I have a Brinkmann 2500 propane that has seen it's last days. I would like to convert it for charcoal and I have a few questions and ideas. I will of course remove the tank and burners from the frame and put something over the bottom to hold the briquettes. Most articles I have found suggest 18 GA metal plates or heavy duty foil trays. I am considering unglazed tile to help spread the heat. What do you think?


Will I need to do anything else to the grill? There are holes in the side for a rotisserie so there should be plenty of air flow. What could I do to dial down the airflow when needed?  


Am I asking for too much out of this project? Any ideas and tips would be appreciated.





post #2 of 5
I'm not one to build but some pics of the unit may help others give you some guidance.
post #3 of 5

did you ever do this?  My Weber is dead and I've tried repairing it to no avail...

what about lining the bottom with fire-hardened brick pavers with spaces so the ash can fall through?

post #4 of 5
Thread Starter 
I never had a chance to try it before the grill found its way to the curb. I would still like to try it in the new grill. Gas is great for convenience but charcoal adds so much flavor.

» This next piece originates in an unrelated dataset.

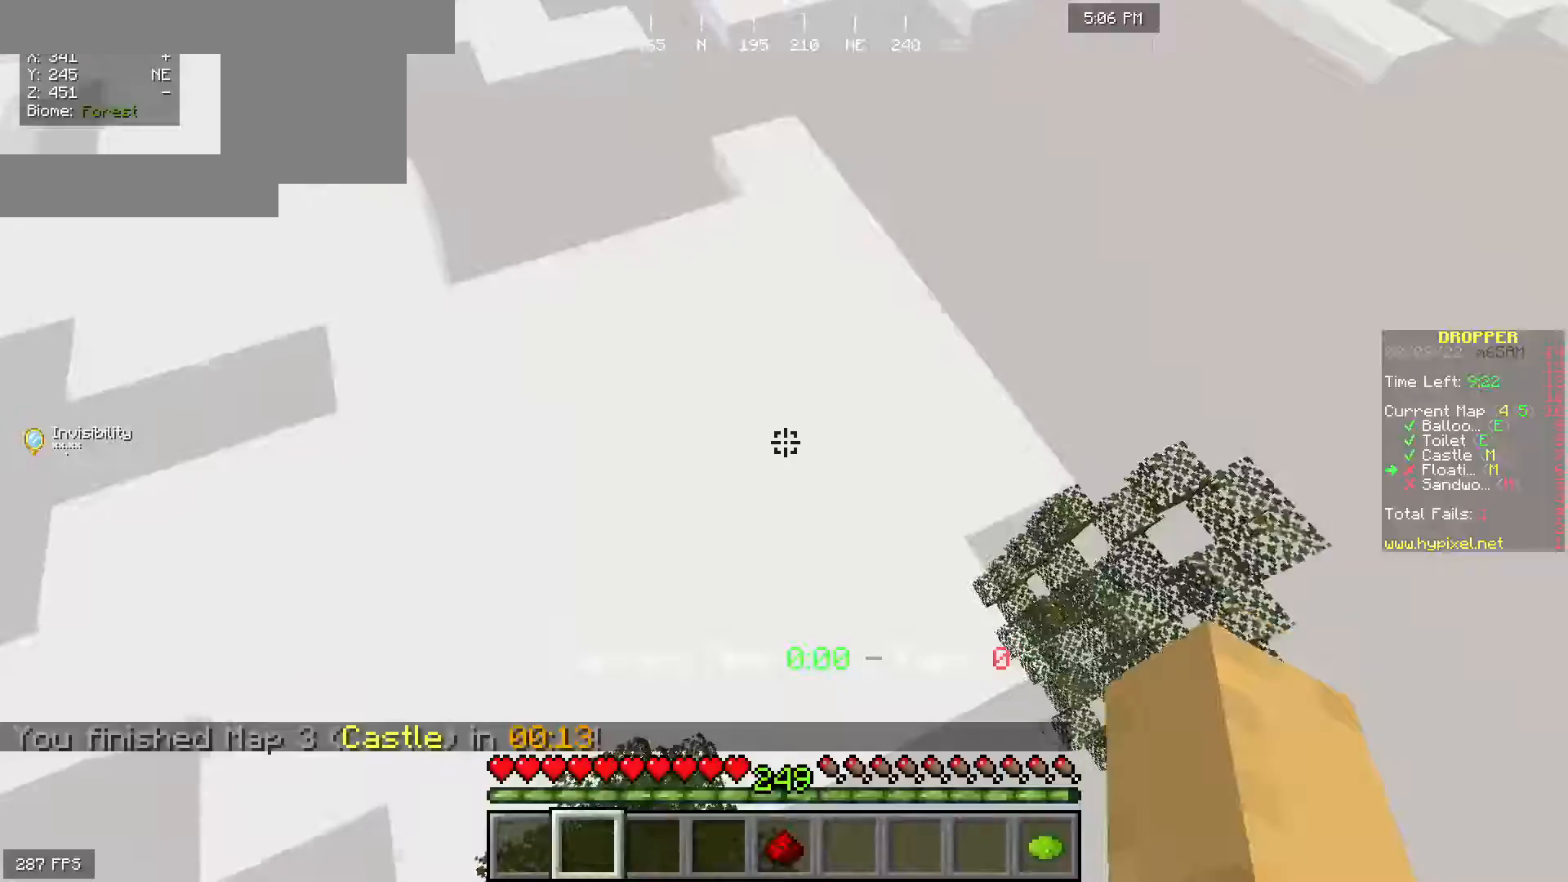
{"keys": [], "mouse": [], "events": []}
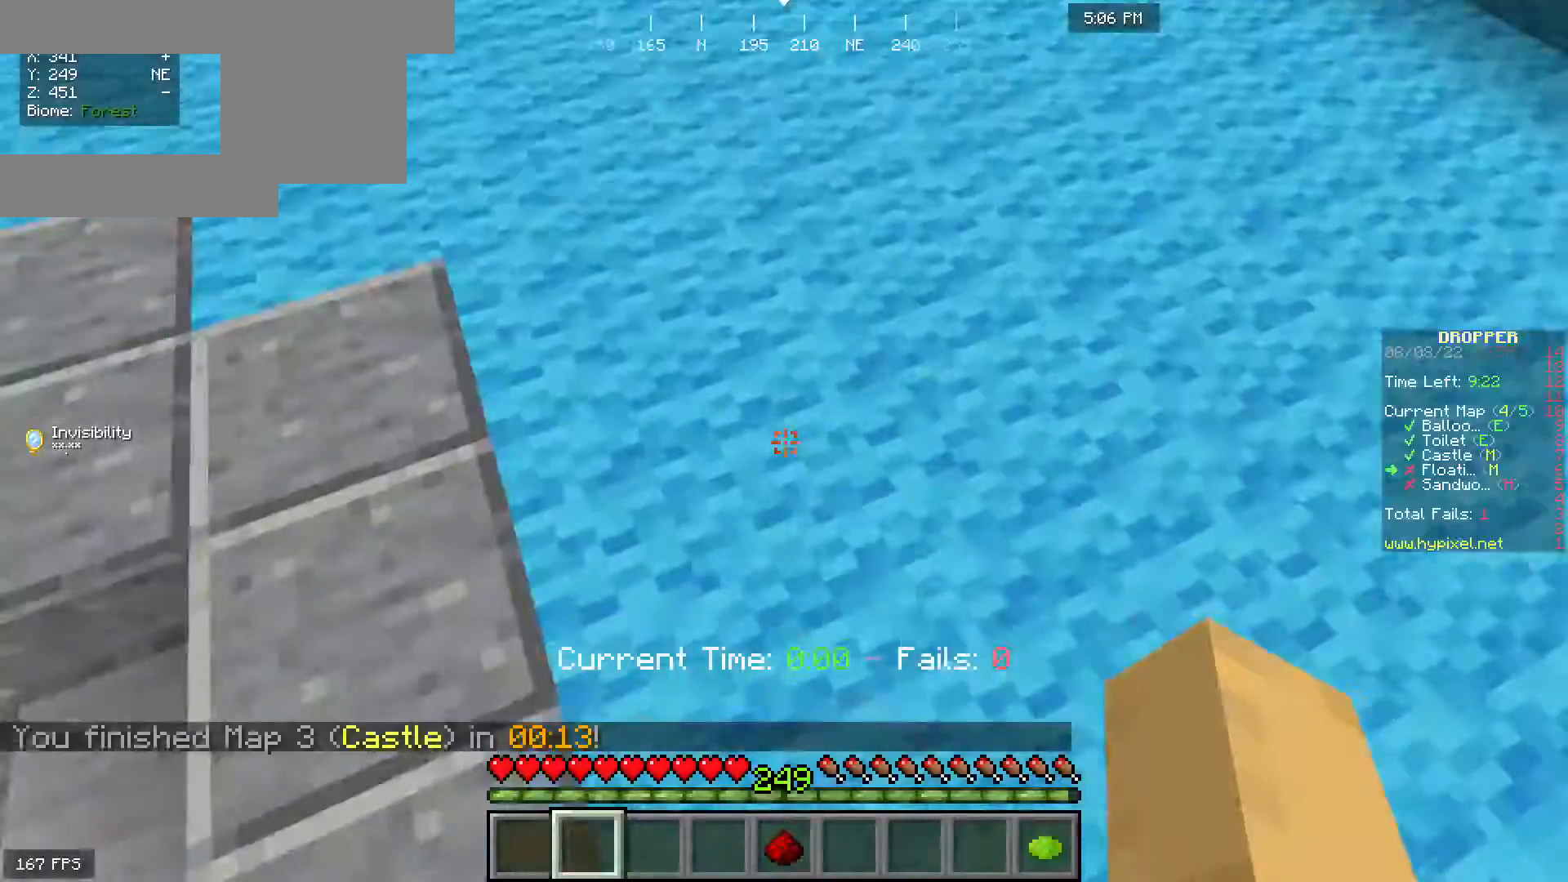
{"keys": [], "mouse": [], "events": [[100, "w", "down"], [417, "w", "up"]]}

I have thought about putting one or two brickets in the grill to add smoke.
post #5 of 5

I think you might be better off with bbq grates from older gas grills thrown out or from homies.  I googled your model and came up with too many different pictures. I don't think you need to dial down the air flow unless it's coming from  the bottom where a grease pan goes.   If that's the case a piece of stainless or any other non poisonous metal laid /rolled/bent on the bottom would work.  Then add your grate for coals. You can always drill holes in the side and add bolts and a nut to hold this in place.  Above that do the same if you current grill doesn't afford the right height for the meat. Lastly  drill a hole in the top for a dampener to open and close to regulate the heat escape.  Also maybe run an aluminum leader pipe down to about 2-3" of the bottom as to not allow the smoke to escape but help in venting it.  This also works good for webers , just need  rectangular grills.  But anything to keep airflow under the coals will work.